On Mon, 15 Aug 2022 14:51:51 GMT, Jonathan Dowland <jdowland at openjdk.org> wrote:

> We discovered some systems configured with cgroups v1 which report a bogus container memory limit value which is above the physical memory of the host. OpenJDK then calculates flags such as InitialHeapSize based on this invalid value; this can be larger than the available memory which can result in the OS terminating the process due to OOM.
> 
> hotspot's container awareness attempts to sanity check the limit value by ensuring it's below `_unlimited_memory = (LONG_MAX / os::vm_page_size()) * os::vm_page_size()`, but that still leaves a large range of potential invalid values between physical RAM and that ceiling value.
> 
> Cgroups V1 in particular returns an uninitialised value for the memory limit when one has not been explicitly set. Cgroups v2 does not suffer the same problem: however, it's possible for any value to be set for the max memory, including values exceeding the available physical memory, in either v1 or v2.
> 
> This fixes the problem in two places. Further work may be required in the area of Java metrics / MXBeans. I'd also look again at whether the existing ceiling value `_unlimited_memory` serves any useful purpose. I personally don't feel those improvements should hold up this fix.
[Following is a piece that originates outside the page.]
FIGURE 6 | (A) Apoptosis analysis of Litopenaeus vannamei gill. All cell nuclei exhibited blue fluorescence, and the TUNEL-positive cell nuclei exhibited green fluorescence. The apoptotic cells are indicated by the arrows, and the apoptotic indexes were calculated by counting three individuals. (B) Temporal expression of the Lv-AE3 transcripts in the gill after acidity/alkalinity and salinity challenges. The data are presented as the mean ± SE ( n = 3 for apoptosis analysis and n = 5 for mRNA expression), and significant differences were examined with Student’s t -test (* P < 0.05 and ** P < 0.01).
This looks mostly good. I'd prefer if we changed the test to not rely on `InitialHeapSize` as that might get ergonomically set.

src/hotspot/os/linux/osContainer_linux.cpp line 71:

> 69:     os::Linux::set_physical_memory(mem_limit);
> 70:     log_info(os, container)("Memory Limit is: " JLONG_FORMAT, mem_limit);
> 71:   } else if (mem_limit >= host_memory) {

We should probably change this to `else if (log_is_enabled(Trace, os, container) && mem_limit >= host_memory) {...` as we only do trace logs in that branch.

src/hotspot/os/linux/os_linux.cpp line 228:

> 226:     }
> 227:     log_debug(os, container)("container memory limit %s: " JLONG_FORMAT ", using host value",
> 228:                             mem_limit == OSCONTAINER_ERROR ? "failed" : "unlimited", mem_limit);

These log lines now result in messages like:


[0.037s][debug][os,container] container memory limit unlimited: 38654705664, using host value


It looks a bit strange, so perhaps we should account for the exceeding-host-memory case. Thoughts?

test/hotspot/jtreg/containers/docker/TestMemoryAwareness.java line 109:

> 107:     // set java's InitialRAMPercentage to 25%, and check the calculated InitialHeapSize
> 108:     // to see if that was calculated relative to P (P/4) or 2P (P/2).
> 109:     private static void testBadMemoryLimit()

Could we give this test a better name? How about `testContainerMemExceedsPhysical`? Anyway, we could perhaps write a `WhiteBox` based one which asserts that the `os::physical_memory()` never exceeds the host memory. See `WhiteBox.printOsInfo()` for an example as to how that's done.

As to the code-path in `OSContainer::init` we could assert some log lines with `-Xlog:os+container=trace`. For example for the `Container memory limit exceeded or equal to physical memory!` line to be present. Together with the `os::physical_memory()` whitebox test this should cover all bases. Thoughts?

-------------

Changes requested by sgehwolf (Reviewer).